◆ Collected material ◆
+ + +
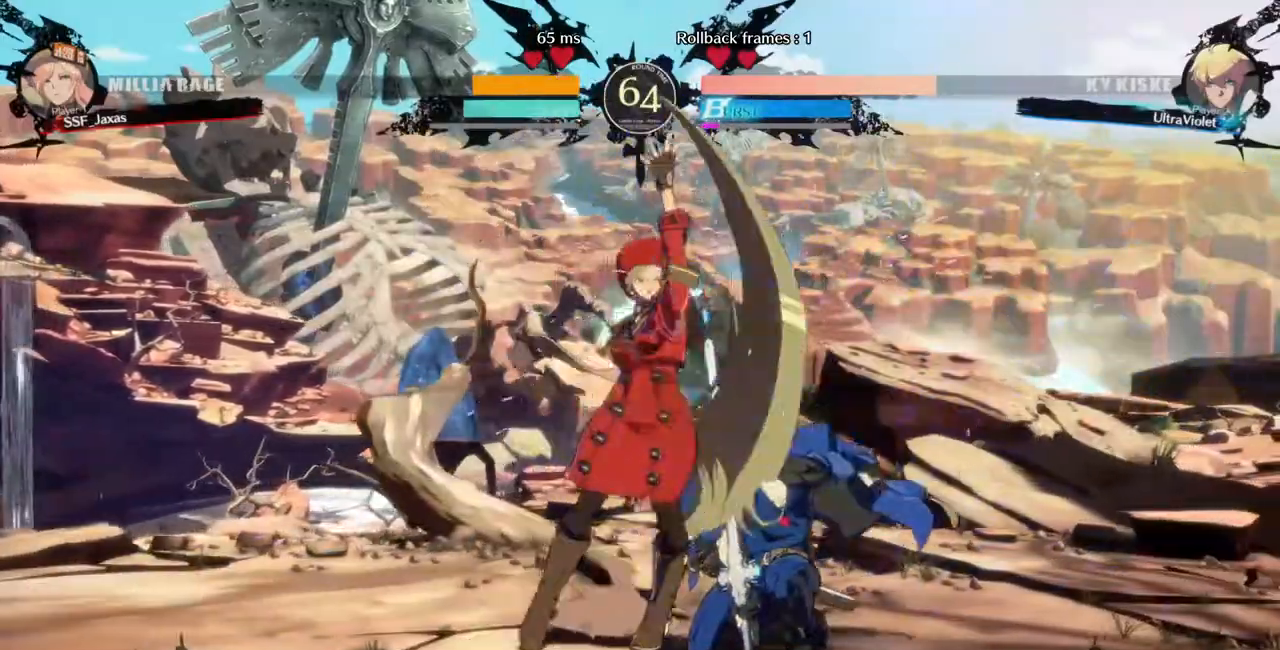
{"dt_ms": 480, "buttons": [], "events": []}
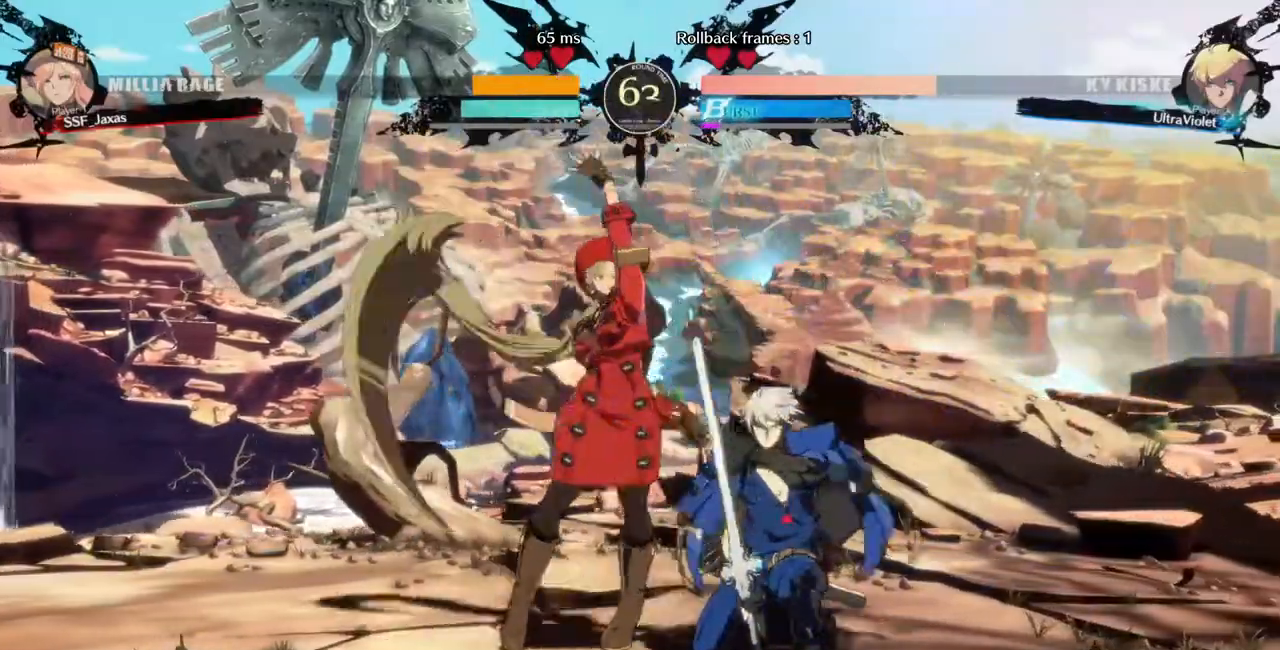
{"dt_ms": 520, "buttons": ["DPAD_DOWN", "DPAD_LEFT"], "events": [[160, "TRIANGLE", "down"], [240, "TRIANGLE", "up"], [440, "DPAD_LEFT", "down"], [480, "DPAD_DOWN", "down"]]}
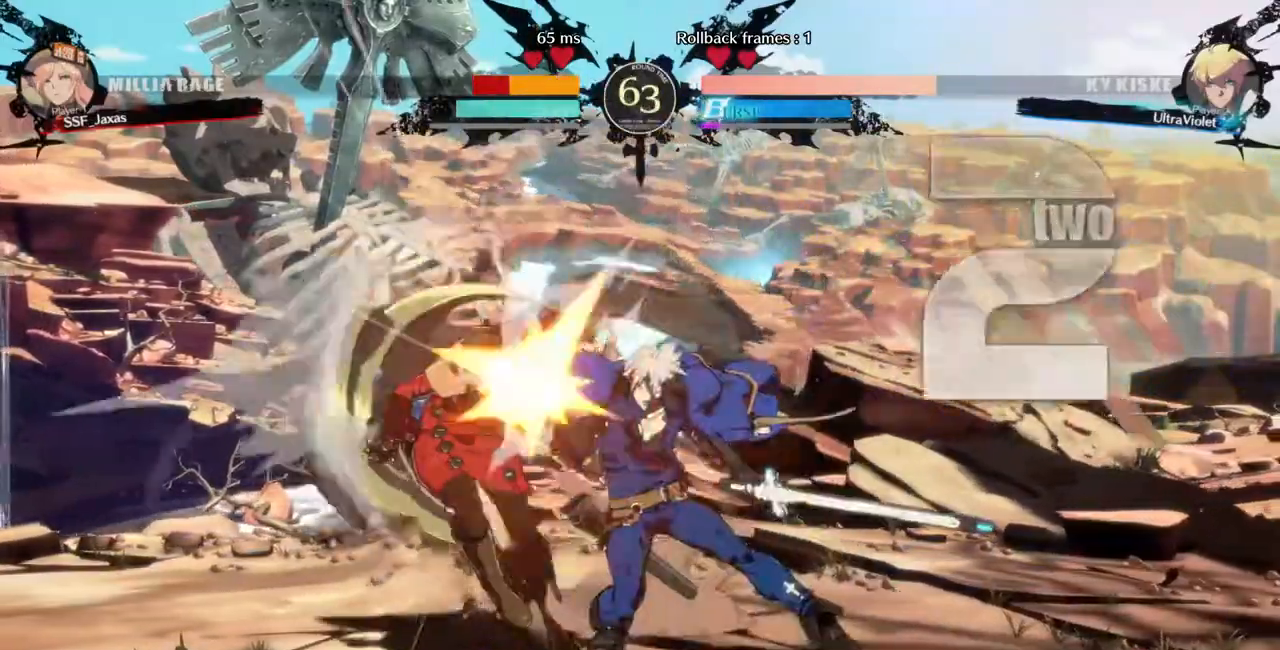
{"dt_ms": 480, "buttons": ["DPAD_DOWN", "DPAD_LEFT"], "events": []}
+ + +
◆ Work instruction ◆
Give the listing again word for word. Skip every image.

◆ Exercise solution ◆
{"dt_ms": 480, "buttons": [], "events": []}
{"dt_ms": 520, "buttons": ["DPAD_DOWN", "DPAD_LEFT"], "events": [[160, "TRIANGLE", "down"], [240, "TRIANGLE", "up"], [440, "DPAD_LEFT", "down"], [480, "DPAD_DOWN", "down"]]}
{"dt_ms": 480, "buttons": ["DPAD_DOWN", "DPAD_LEFT"], "events": []}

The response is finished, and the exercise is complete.